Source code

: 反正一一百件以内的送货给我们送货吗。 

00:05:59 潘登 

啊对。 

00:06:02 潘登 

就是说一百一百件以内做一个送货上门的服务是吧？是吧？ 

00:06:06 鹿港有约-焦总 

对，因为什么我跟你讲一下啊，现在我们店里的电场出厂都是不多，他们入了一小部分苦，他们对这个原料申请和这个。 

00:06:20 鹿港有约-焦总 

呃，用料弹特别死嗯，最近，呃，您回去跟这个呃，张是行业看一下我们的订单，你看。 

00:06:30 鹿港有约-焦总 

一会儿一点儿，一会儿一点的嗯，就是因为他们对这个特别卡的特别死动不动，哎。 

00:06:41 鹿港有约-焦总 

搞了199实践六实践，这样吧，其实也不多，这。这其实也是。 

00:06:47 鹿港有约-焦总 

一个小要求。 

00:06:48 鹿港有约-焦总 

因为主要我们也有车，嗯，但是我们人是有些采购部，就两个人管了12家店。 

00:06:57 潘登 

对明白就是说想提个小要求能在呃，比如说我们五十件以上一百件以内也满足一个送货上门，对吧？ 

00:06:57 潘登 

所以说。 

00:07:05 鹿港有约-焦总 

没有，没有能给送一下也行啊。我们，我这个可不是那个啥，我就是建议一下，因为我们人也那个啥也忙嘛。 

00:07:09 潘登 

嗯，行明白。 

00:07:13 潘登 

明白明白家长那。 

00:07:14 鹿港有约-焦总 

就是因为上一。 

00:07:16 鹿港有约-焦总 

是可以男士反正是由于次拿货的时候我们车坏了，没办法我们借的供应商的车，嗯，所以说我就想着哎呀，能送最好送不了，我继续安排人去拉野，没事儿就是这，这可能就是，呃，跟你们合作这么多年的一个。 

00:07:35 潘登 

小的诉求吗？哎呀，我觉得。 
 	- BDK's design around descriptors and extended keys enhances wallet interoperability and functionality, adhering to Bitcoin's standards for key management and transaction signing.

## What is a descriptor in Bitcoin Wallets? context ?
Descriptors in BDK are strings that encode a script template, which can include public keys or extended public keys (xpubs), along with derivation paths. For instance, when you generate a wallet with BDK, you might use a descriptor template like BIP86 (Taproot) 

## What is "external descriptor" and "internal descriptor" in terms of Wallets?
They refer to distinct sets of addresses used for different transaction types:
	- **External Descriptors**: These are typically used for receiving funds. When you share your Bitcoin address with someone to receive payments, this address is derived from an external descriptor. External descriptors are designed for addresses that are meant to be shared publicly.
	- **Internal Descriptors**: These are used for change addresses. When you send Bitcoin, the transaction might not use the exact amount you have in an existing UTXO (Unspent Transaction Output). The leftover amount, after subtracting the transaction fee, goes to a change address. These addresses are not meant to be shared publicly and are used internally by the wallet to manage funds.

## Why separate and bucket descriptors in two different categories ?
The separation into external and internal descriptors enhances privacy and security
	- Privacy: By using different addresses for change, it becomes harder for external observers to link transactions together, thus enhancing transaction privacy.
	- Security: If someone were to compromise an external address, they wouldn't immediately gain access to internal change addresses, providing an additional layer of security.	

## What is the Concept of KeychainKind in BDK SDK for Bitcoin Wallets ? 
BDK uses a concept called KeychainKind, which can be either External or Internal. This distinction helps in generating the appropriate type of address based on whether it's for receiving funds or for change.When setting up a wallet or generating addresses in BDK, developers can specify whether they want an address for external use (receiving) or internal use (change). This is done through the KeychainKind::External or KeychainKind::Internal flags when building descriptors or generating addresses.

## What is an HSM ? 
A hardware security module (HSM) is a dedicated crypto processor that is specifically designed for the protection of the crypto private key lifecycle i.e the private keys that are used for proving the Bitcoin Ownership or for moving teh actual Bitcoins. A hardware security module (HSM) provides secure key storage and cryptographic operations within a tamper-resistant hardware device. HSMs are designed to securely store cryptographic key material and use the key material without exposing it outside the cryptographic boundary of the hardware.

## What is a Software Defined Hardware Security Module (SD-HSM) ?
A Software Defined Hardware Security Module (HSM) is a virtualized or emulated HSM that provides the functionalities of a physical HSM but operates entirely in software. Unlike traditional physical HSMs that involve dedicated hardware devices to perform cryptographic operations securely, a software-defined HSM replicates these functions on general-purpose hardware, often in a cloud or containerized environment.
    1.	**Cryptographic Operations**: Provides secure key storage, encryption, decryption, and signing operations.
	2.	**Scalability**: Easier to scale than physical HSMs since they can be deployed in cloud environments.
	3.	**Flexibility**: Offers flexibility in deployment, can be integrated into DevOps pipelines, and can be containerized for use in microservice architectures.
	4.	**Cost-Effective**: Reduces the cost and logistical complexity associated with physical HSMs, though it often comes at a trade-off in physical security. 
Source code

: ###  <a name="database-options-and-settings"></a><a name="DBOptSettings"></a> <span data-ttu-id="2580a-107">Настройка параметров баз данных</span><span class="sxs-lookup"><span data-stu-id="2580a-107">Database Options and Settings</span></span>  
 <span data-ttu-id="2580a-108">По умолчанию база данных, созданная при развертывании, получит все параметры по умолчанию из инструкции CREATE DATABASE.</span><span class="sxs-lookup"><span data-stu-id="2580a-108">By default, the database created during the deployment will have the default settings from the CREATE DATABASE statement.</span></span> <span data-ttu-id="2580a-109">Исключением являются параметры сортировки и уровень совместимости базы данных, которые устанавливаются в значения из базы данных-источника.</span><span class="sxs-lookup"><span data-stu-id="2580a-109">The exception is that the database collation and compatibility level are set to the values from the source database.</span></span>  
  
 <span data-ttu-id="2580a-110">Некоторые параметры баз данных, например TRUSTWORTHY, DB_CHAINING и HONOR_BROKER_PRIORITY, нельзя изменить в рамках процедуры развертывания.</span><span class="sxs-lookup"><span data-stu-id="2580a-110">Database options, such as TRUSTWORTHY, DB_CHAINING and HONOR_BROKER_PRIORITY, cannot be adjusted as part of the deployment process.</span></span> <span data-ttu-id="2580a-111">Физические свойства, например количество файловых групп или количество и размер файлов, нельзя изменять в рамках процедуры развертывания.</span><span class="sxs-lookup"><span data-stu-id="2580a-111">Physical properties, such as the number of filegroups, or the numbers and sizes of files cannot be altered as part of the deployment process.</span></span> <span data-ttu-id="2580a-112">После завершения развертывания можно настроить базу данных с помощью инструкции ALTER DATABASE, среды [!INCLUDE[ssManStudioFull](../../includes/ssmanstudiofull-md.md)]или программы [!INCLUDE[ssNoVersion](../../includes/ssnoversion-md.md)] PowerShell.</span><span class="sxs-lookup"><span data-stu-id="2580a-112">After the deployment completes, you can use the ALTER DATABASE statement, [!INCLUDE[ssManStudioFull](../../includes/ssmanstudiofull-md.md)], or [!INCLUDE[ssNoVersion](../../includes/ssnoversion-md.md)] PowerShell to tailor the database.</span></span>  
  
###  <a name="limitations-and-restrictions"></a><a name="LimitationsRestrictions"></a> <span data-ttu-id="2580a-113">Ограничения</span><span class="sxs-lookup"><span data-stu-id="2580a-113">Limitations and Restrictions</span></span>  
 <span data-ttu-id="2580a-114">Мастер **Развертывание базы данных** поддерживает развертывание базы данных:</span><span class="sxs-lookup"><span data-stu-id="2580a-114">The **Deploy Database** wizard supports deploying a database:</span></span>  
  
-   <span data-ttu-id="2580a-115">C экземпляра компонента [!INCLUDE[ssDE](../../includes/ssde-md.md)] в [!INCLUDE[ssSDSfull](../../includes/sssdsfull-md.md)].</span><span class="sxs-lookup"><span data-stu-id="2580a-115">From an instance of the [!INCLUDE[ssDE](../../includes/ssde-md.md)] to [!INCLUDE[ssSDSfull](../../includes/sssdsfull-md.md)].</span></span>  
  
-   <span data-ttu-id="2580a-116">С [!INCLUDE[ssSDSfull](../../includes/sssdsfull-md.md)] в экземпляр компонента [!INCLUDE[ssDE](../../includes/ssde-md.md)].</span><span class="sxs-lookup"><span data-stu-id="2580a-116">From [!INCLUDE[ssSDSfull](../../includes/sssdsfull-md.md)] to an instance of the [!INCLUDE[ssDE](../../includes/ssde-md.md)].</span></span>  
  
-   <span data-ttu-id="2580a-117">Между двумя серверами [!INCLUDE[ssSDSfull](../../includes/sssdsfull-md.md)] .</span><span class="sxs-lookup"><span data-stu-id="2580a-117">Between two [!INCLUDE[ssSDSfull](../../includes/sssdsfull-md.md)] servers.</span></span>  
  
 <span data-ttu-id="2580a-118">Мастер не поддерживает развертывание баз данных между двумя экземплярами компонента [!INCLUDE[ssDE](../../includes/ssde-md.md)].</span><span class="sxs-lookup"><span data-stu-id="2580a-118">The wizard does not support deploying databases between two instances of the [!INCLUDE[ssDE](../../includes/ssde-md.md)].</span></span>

· · · ·

Brief: Output the lines of the entries exactly, beginning at the first line and ending with the line that contains "00:06:41 鹿港有约-焦总".

Solution for this task:
Source code

: 反正一一百件以内的送货给我们送货吗。 

00:05:59 潘登 

啊对。 

00:06:02 潘登 

就是说一百一百件以内做一个送货上门的服务是吧？是吧？ 

00:06:06 鹿港有约-焦总 

对，因为什么我跟你讲一下啊，现在我们店里的电场出厂都是不多，他们入了一小部分苦，他们对这个原料申请和这个。 

00:06:20 鹿港有约-焦总 

呃，用料弹特别死嗯，最近，呃，您回去跟这个呃，张是行业看一下我们的订单，你看。 

00:06:30 鹿港有约-焦总 

一会儿一点儿，一会儿一点的嗯，就是因为他们对这个特别卡的特别死动不动，哎。 

00:06:41 鹿港有约-焦总 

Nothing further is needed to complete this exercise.